Strother Martin Film Project

Monday, January 30, 2023

Living

 


The film that this is based on what is thought of as a classic. "Ikiru" was once listed on "Sight and Sounds" poll of critics as the 12th greatest film of all time. The controversial 2022 version of the poll does not even have it in the top 100, which sounds like another reason to see the new poll as highly suspect. I doubt that an English language remake, 70 years after the original, will gain the same sort of respect, but as a film from the last year, "Living" would certainly qualify for a number of top ten lists and it also addresses one of the grave injustices of the Academy Awards, by finally acknowledging the great Bill Nighy. 

I have yet to see "Ikiru", but if it is better than this film, then it must be pretty darned great. "Living" is another film set at the tail end of a man's life, asking some of those questions all of us face when we get close to whatever is next. Like "A Man Called Otto" from earlier this month, "Living" has a protagonist who is facing death, but his situation is somewhat different, and the issues the film speaks to are maybe more universal. Rodney Williams is an imperial supervisor of a group of bureaucrats, working in the public works offices of the British government in postwar London. The formality of his dress and manner of speaking, ring of an old world style that is still entrenched in the class system of Britain. He wears a suit, and a Bowler hat, which mark him as a member of the professional class. We quickly learn that he is feared and revered by the coterie of government men working under him. A new employee, rapidly begins to absorb the forms of communication and work ethics that the office employs. 

If your image of dystopia is the bureaucratic nightmare found in Terry Gilliam's "Brazil", then you will find it's origins in this set of offices. Mr. Williams however, discovers on the one day he changes his routine in order to see his doctor, that his life has a rapidly approaching expiration date.  The story follows Mr. Williams as he has a crisis of identity and questions the life he has lead. Many people would probably do as he first attempts to do, by discovering fun under the tutelage of a confirmed hedonist. These two come together and there is some  pleasure to be had, but ultimately, is cavorting a satisfactory pursuit for Williams? The answer appears to be no. This interlude in the film, makes up the first of three phases that Williams goes through at the end of his life. There is a strongly implied moment where suicide might have been considered, but Mr. Williams has always been too proper a man to actually do such a thing. Bill Nighy interacts with a man he meets in a diner, and while they do take pleasure from an evening of frivolity, it is easy to see from the performance, that Williams is not quite made out for this lifestyle. 

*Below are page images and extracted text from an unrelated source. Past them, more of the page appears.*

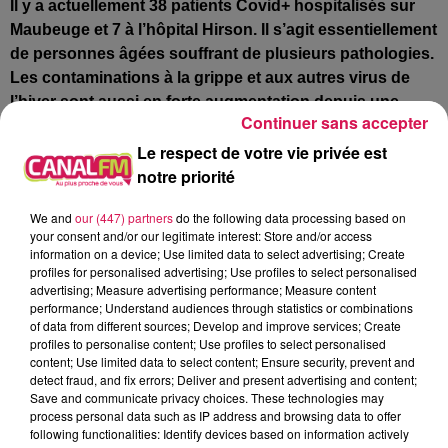
Il y a actuellement 38 patients Covid+ hospitalisés sur
Maubeuge et 7 à l’hôpital Hirson. Il s’agit essentiellement
de personnes âgées souffrant de plusieurs pathologies.
Les contaminations à la grippe et aux autres virus de
l’hiver sont aussi en forte augmentation depuis une
Continuer sans accepter
semaine, provoquant une saturation non justifiée au
Le respect de votre vie privée est
niveau des urgences. Une visite préalable chez votre
notre priorité
médecin traitant est amplement suffisante dans 99 %
des cas et si le patient n’a pas de médecin traitant, on
We and
our (447) partners
do the following data processing based on
rappelle qu’il existe aussi à Hirson, à Vervins, au
your consent and/or our legitimate interest: Store and/or access
Nouvion-en-Thiérache, à Guise, à l’hôpital d’Avesnes ou
information on a device; Use limited data to select advertising; Create
bien encore sur Maubeuge, des maisons médicales de
profiles for personalised advertising; Use profiles to select personalised
advertising; Measure advertising performance; Measure content
garde ou des consultations en médecine générale
performance; Understand audiences through statistics or combinations
ouvertes à tous, parfois jusqu’à 22h ou minuit et sans
of data from different sources; Develop and improve services; Create
rendez-vous !
profiles to personalise content; Use profiles to select personalised
content; Use limited data to select content; Ensure security, prevent and
Hirson : le décès brutal de Françoise Haussy, ancienne
detect fraud, and fix errors; Deliver and present advertising and content;
Save and communicate privacy choices. These technologies may
professeur de lettres et militante des droits de l’enfant
process personal data such as IP address and browsing data to offer
following functionalities: Identify devices based on information actively
Chevallier dans l’Ordre national du Mérite pour ses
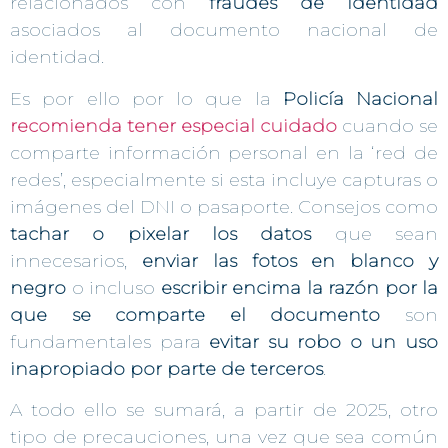
relacionados con
fraudes de identidad
asociados al documento nacional de
identidad.
Es por ello por lo que la
Policía Nacional
recomienda tener especial cuidado
cuando se
comparte información personal en la ‘red de
redes’, especialmente si esta incluye capturas o
imágenes del DNI o pasaporte. Consejos como
tachar o pixelar los datos
que sean
innecesarios,
enviar las fotos en blanco y
negro
o incluso
escribir encima la razón por la
que se comparte el documento
son
fundamentales para
evitar su robo o un uso
inapropiado por parte de terceros
.
A todo ello se sumará, a partir de 2025, otro
tipo de precauciones, una vez que sea común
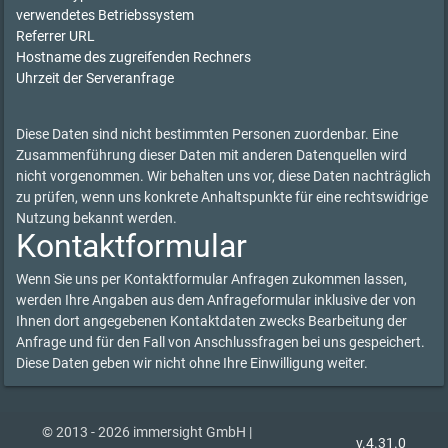
verwendetes Betriebssystem
Referrer URL
Hostname des zugreifenden Rechners
Uhrzeit der Serveranfrage
Diese Daten sind nicht bestimmten Personen zuordenbar. Eine
Zusammenführung dieser Daten mit anderen Datenquellen wird
nicht vorgenommen. Wir behalten uns vor, diese Daten nachträglich
zu prüfen, wenn uns konkrete Anhaltspunkte für eine rechtswidrige
Nutzung bekannt werden.
Kontaktformular
Wenn Sie uns per Kontaktformular Anfragen zukommen lassen,
werden Ihre Angaben aus dem Anfrageformular inklusive der von
Ihnen dort angegebenen Kontaktdaten zwecks Bearbeitung der
Anfrage und für den Fall von Anschlussfragen bei uns gespeichert.
Diese Daten geben wir nicht ohne Ihre Einwilligung weiter.
© 2013 - 2026 immersight GmbH |
v.4.31.0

The second phase is where Nighy really gets to shine. He is attracted like a moth to a flame, by a young co-worker who is leaving the bureaucracy, for a job in the service industry. She seems to enjoy the idea of working in a different environment, and Williams, who has not gone back to work for days, indulges in the simple pleasures that she enjoys. A walk through the park, a visit to a museum, a drink at the pub. His interest is not romantic, but the neighbors are scandalized by his involvement with a young woman, and he always looks like he is trying to fit in without ever quite accomplishing it. His formality in speaking with her, the posture he holds when sitting at a table that she is waiting on, and her discomfiture at his occupying so much of her time, also indicates that he has not really found the meaning he is looking for.

Ultimately, the film is about making the life you have chosen, rather than choosing another life. At one point after he has returned to work, and then after his funeral, his colleagues begin to question whether he had changed. It turns out that neither his manner or way of speaking has altered, but rather he has changed his perception of the job. Mortality has confronted him with an opportunity to stop being merely a cog in an ever grinding wheel, but rather to act as a facilitator to the objectives that his position really expects of him. The fact that everyone else in the government has become a zombie of bureaucracy,  does not change, but Williams has. 

I thought that it was an interesting choice to change the perspective in the last phase of the story from first person to second person. Mr. Wakeling, the new functionary,  becomes almost a narrator of the story. He is potentially the one person who will be influenced by Williams progress, but even that is in doubt at the end. Anyone who has dealt with a government agency, knows the despair of trying to get something done, and being faced by polite but indifferent minions of the system. Mr. Williams finds a small redemption for a life of monolithic intransigence, by fulfilling a purpose that should be obvious to all of us. Do something, don't simply be something. There is dignity in life and work, not just from showing up, but from also considering why you are showing up. It is a lesson that was true 70 years ago in Kurosawa's Japan, and it should still be true whether it is 1950s England, 2020s America, or any other place in the world.